Shaun the Sheep Movie
Release Date: August 5 (US)
Production Companies: StudioCanal, Aardman
Animations, Anton Capital Entertainment
Aardman has been producing top-quality stop-motion for years, and this movie is no different. Shaun’s adventure leads him and his friends to the big city, where they scramble to return home safely to quieter pastures. The film’s popularity is a testament to audiences’ love of stop animation that is done well and the skill and storytelling of Aardman and company.
Release Date: January 23
Production Companies: Industrial Light & Magic, Lucas-film Animation Singapore, Lucasfilm Animation, Lucasfilm, Touchstone Pictures
This crazy fairy tale set to music is established in a richly detailed, colorful fantasy world filled with, well, strange magic and strange love. The story occurs during one day and night, but there are 20 unique environments depicted during that time span. Those sets that are outside are small in scale, requiring tremendous digital detail. The characters are plentiful and unique, some are real-world characters and others fantastical creatures. The movie was aimed at tween girls, but was a joy for everyone.
The Good Dinosaur
Release Date: November 25
Production Companies: Pixar Animation Studios, Walt Disney Pictures
We all know the story of how a huge asteroid struck Earth, wiping out the dinosaurs. But, what if the asteroid missed and the dinosaurs did not become extinct? That is the premise behind The Good Dinosaur, as an
Apatosaurus named Arlo strikes up a friendship with a human boy – only the dinosaur in this case becomes “the boy” and the caveman boy becomes his “dog.” The simulations required for the river (200 of the 900 effects shots are of the river) are highly complex. To handle the remaining effects and imagery required a close collaboration among art/design, technical, and animation. The movie features striking characters, massively expansive environments, and an endearing story line.

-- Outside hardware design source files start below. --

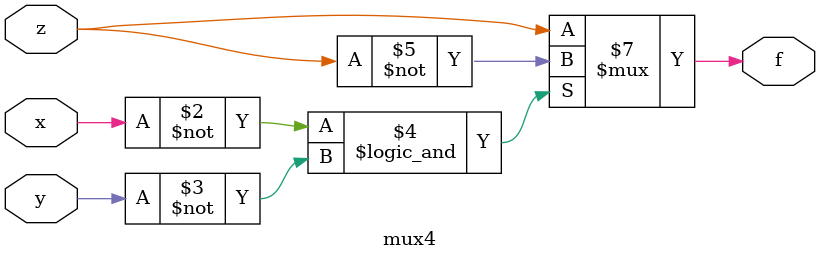
<source format=v>
module mux4(x,y,z,f);
 input x,y,z;
 output reg f;
 
 always @(x,y,z)
  if(x==0&&y==0)
   f = ~z;
  else
   f=z;

	
endmodule

</source>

The film has been well publicized prior to its opening, already tugging at our heart strings.
The Peanuts Movie
Release Date: November 6
Production Companies: Blue Sky Studios, Peanuts Worldwide, Twentieth Century Fox Animation
We loved the characters in 2D animation, and audiences are certainly loving them in 3D. But, the transformation was a risk. We have seen such transformations fail on many occasions. However, Blue Sky artists and animators certainly came up with the right formula and technique for transferring line drawings into CG characters and backgrounds that still resembled the beloved art from creator Charles Schulz. The transformation required a good deal of research, technology, and technique. In fact, many of the typical 3D techniques had to be revised or scrapped completely for new methods to achieve the desired look, and it is one that fans are indeed celebrating.
Release Date: August 7
Production Companies: Prophet Screen Partners, MyGroup Lebanon, Doha Film Institute, FFA Private Bank, Bardel Entertainment, Code Red
This painterly film was first introduced in France last year. It tells the story of the exiled artist and poet Mustafa, who embarks on a journey home with his housekeeper and her daughter. The group must evade authorities who fear that the prophet’s words will incite rebellion. The animated feature film is set in a striking Mediterranean seaside village. The production is a passion project of Salma Hayek, who voices the housekeeper Kamila; she also served as producer.